The input:

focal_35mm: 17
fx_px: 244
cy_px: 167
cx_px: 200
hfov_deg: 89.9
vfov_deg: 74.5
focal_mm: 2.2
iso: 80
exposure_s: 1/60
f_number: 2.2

* * *

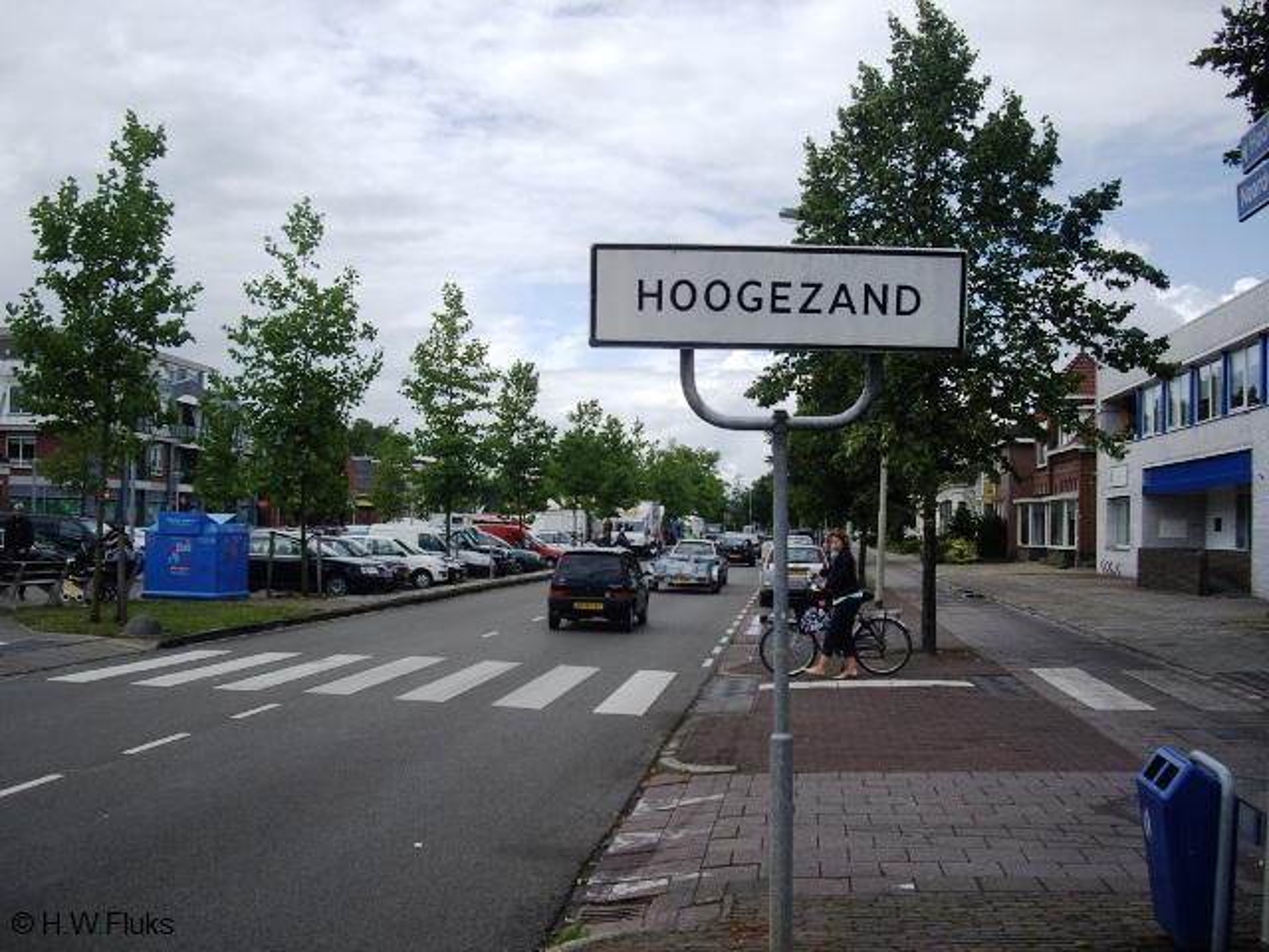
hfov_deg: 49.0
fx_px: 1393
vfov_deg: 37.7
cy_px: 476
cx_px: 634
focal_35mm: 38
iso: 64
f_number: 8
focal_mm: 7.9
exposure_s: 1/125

...

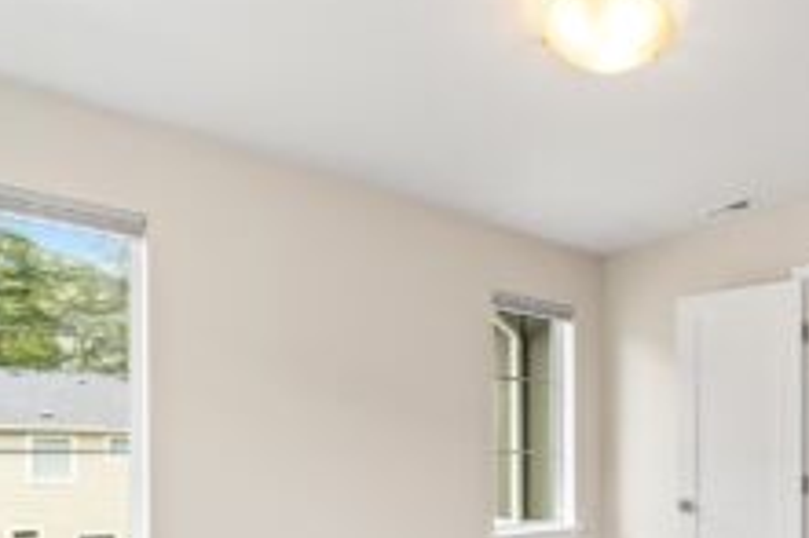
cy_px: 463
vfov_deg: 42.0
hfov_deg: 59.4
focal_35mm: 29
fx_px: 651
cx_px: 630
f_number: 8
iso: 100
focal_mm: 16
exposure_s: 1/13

Exercise description: Where the listing above has a line with "focal_35mm: 17", start there, and output every line exactly through the line with "f_number: 2.2", which is also included.

Exercise solution:
focal_35mm: 17
fx_px: 244
cy_px: 167
cx_px: 200
hfov_deg: 89.9
vfov_deg: 74.5
focal_mm: 2.2
iso: 80
exposure_s: 1/60
f_number: 2.2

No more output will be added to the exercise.